**Text block:**
# # # # #

Well, easy come, easy go.
Virtual currency is for spending and all that.
I guess I’ve discovered that my willpower limit is around a week.
I faithfully built the Cultivated Vine from scratch, producing a plant food of each type per day, and using all hoarded materials in the process.
There was a time when I was faithfully charging up Celestial quartz crystals, so there were 10 standing by and ready. I’d accumulated 100+ Sunstone Lumps, so no problems on that front either. I’d jumped into T6 Dry Top on the first day Dragon’s Reach Part 2 launched, and bought all the recipes and clay needed for the clay pot, etc.
Unfortunately, after the first stage was made, and I was left holding the next stage’s Pet Seed, I realized that I hadn’t -quite- planned long term enough, having staunchly tried to avoid reading the Dulfy guide for the backpack.
I did have 48 Foxfire clusters, ready for the Mist-Infused Clay Pot, and the next 7 days of Piquant Plant Food.
I didn’t have enough clay for another clay pot, and organized Dry Tops seemed to have dried up in favor of the Blix farm. Bah.
I didn’t have enough charged quartz crystals, I’d need another 3-4 days, AND I’d seen how much sunstone lumps were going for and converted everything I owned and offloaded it to make $$$ fast. I mean, what better time to make a serious profit on lowbie material hoarding?
I had 12 Pristine Fractal Relics standing by in the bank – turns out I actually do run more fractals than the few complaining that they’re ‘forced’ into the activity and scared of grouping, which is quite incredible considering I’ve only stepped in there twice or thrice in the last few months – and a crafted +5 infusion that had been taking up a bank slot since the Thaumanova Reactor fractal days.
And I really couldn’t deal with the thought of slowly waiting another seven days for freakin’ plant food before I got my hands on Mawdrey II. That’s seven days of bloodstone dust eating. (In return for crap greens, sure, but the prospect of freeing up inventory and bank slots is super appealing.)
So I talked myself into buying 7 of each type of plant food, a clay pot and a grow lamp.
I figure I should be able to sell off 7 plant food in the coming days, albeit at ever-decreasing prices, and only be short a couple gold when all is said and done. That’s seven days of not-obsessing over Mawdrey, and more potential earning power by being able to focus on other things.
The clay pot, one might as well eat as the cost of saving geodes for the next Ambrite weapon skin, assuming I ever find a T6 Dry Top again.
The grow lamp is the only one that kind of hurts a bit, but well, if I run around, mine nodes, and sell off all the watchwork sprockets and sunstone that pop out, it might offset the cost just a little. Anyway, spending 10-20 gold doesn’t sound that bad to speed up the whole process.
All that rationalization of spending later, it sure is a cutie.
I haven’t even decided on a character to put the vine on yet. Maybe I’ll check the sylvari necro later.
But it ate 150 Bloodstone Dust today, and I’m happy.
.
In other news, I haven’t done any of the Challenger Cliff Dry Top achievements, nor the hard mode Living Story achievements yet.

# # # # #

**Records shown:**
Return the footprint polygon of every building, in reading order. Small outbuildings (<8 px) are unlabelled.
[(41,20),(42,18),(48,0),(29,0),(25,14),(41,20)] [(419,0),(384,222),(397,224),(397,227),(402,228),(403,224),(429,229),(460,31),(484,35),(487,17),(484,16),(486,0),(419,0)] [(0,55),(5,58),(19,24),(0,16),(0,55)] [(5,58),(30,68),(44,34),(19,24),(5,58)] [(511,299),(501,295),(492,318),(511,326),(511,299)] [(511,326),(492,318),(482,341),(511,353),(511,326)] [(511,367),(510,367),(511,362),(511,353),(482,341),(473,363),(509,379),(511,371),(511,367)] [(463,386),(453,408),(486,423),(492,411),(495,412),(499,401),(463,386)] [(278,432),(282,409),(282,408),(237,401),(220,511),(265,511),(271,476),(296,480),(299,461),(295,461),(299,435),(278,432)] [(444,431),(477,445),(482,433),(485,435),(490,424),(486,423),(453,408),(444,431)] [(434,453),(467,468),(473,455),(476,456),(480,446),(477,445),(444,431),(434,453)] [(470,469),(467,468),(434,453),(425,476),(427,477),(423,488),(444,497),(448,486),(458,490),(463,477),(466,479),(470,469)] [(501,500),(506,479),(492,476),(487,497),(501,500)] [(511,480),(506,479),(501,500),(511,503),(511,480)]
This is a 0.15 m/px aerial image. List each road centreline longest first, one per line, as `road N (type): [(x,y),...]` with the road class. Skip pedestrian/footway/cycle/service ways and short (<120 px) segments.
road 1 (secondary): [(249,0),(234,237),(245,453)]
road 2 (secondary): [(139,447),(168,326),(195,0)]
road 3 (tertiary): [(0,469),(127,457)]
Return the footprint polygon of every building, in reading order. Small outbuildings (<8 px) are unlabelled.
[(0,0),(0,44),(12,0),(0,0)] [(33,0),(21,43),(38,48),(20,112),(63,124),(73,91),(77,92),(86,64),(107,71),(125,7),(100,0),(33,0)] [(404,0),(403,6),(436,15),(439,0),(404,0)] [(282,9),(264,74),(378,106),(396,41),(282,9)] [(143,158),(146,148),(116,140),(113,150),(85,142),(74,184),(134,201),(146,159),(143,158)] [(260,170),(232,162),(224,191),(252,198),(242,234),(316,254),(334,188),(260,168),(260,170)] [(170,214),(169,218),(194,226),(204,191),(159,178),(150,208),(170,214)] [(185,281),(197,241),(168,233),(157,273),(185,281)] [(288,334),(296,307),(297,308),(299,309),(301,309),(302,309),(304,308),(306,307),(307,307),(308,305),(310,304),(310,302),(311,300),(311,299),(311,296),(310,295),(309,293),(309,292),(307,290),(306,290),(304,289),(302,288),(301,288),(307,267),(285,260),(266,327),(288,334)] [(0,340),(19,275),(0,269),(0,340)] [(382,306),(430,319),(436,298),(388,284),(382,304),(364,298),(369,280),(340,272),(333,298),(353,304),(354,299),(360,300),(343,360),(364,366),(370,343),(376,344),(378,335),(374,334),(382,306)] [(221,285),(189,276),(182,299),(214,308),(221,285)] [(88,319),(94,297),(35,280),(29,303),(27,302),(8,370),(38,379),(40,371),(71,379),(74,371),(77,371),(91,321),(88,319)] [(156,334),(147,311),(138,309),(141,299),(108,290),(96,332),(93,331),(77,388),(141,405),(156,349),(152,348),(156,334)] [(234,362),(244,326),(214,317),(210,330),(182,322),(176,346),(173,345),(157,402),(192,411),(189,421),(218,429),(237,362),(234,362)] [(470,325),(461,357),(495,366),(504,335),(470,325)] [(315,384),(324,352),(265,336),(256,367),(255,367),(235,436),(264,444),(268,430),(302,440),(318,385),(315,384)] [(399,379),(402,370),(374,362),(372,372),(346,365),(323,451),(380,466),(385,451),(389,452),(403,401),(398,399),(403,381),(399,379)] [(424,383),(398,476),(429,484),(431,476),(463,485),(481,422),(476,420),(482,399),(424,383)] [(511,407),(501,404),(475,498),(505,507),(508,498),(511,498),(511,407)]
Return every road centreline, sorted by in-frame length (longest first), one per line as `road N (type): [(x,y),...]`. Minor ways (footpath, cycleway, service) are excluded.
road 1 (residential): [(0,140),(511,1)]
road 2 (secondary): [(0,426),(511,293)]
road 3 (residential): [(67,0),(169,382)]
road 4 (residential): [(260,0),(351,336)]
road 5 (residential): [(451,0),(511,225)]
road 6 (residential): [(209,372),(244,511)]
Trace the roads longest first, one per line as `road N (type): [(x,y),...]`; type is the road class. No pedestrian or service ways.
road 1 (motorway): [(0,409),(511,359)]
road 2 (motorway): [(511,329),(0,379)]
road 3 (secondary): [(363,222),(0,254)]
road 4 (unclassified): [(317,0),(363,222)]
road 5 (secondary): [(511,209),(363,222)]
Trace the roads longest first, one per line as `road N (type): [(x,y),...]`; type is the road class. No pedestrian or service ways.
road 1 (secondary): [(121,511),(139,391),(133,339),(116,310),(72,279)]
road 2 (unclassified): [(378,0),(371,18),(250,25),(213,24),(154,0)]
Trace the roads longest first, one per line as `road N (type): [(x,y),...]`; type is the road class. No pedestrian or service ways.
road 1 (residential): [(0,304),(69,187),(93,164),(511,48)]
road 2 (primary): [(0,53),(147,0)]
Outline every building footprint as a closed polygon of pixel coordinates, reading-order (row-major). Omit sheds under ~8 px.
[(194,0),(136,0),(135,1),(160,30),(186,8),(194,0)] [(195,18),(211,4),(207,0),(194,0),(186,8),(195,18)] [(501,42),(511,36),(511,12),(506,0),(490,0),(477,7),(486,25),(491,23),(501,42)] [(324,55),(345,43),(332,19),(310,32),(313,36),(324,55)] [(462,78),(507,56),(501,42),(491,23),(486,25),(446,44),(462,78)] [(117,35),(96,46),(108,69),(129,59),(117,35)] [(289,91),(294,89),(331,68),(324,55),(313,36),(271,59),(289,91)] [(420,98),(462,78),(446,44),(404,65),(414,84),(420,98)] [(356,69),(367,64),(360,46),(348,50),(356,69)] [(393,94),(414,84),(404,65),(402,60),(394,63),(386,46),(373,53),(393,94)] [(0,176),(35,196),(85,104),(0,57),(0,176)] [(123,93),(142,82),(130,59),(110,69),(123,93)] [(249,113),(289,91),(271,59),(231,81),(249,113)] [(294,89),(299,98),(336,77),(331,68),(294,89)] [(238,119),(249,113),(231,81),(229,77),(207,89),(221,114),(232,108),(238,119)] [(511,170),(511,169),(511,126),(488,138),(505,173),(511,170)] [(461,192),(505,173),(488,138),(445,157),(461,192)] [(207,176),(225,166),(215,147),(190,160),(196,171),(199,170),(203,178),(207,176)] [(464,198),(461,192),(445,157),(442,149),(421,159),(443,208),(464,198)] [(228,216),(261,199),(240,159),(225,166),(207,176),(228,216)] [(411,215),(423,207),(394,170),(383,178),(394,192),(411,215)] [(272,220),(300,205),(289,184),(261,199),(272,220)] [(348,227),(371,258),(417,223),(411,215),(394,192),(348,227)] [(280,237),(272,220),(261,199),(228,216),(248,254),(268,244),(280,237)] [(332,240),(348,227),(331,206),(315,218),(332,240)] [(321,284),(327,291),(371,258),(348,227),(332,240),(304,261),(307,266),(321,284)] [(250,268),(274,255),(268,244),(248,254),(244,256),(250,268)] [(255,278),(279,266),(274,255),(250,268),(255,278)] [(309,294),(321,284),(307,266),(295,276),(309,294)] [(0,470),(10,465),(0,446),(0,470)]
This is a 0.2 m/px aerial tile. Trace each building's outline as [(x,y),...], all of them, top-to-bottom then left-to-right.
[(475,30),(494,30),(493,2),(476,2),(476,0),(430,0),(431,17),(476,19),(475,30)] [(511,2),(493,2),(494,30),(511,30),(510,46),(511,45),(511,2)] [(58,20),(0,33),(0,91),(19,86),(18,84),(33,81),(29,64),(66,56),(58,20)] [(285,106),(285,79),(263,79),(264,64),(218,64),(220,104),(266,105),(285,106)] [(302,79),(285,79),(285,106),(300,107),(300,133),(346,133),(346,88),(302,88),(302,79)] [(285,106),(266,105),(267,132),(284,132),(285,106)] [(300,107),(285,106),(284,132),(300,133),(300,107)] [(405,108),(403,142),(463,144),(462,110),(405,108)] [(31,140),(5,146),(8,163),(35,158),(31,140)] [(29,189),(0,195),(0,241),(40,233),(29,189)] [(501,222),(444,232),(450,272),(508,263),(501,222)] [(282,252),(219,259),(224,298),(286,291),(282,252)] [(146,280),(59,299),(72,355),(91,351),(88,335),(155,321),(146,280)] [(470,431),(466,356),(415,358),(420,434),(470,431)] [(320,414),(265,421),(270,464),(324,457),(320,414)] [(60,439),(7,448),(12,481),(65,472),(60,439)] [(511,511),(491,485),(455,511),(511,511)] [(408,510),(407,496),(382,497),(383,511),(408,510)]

# # # # #

**Problem 1:** From the Cultivated Vine post, list everything the writer talked themselves into buying to speed things up.
**Problem 2:** Write the next few sentences of the Cultivated Vine post, following on from its final line.

**Task answer 1:**
- 7 of each type of plant food
- a clay pot
- a grow lamp

**Task answer 2:**
I just seem to be spacing out the content over time, given that it’s still going to be weeks before the feature patch, and months before the Living Story comes around again. Permanent content, ho.
I bit the bullet and did a few more PvP matches yesterday and today and picked up the last 9% on the Balthazar backpiece reward track.
(It was weird, I was on a big PvP kick for a while, and then I just sort of couldn’t muster up any enthusiasm for walking into a match and getting mauled. It’s funny how people give up and stack teams so quickly.
I braved Solo Queue for two matches, and turned up on the mauling side for once. That was nice, in terms of how we simply dominated the other side and stayed on point – though I couldn’t believe I managed to 1 vs 2 on home point and win, they must have been quite new – but I’m sure it was very much less enjoyable for the other team. So much so, one of them quit part way through, when the score was 250 vs 55 or so, and things only got worse for them from there.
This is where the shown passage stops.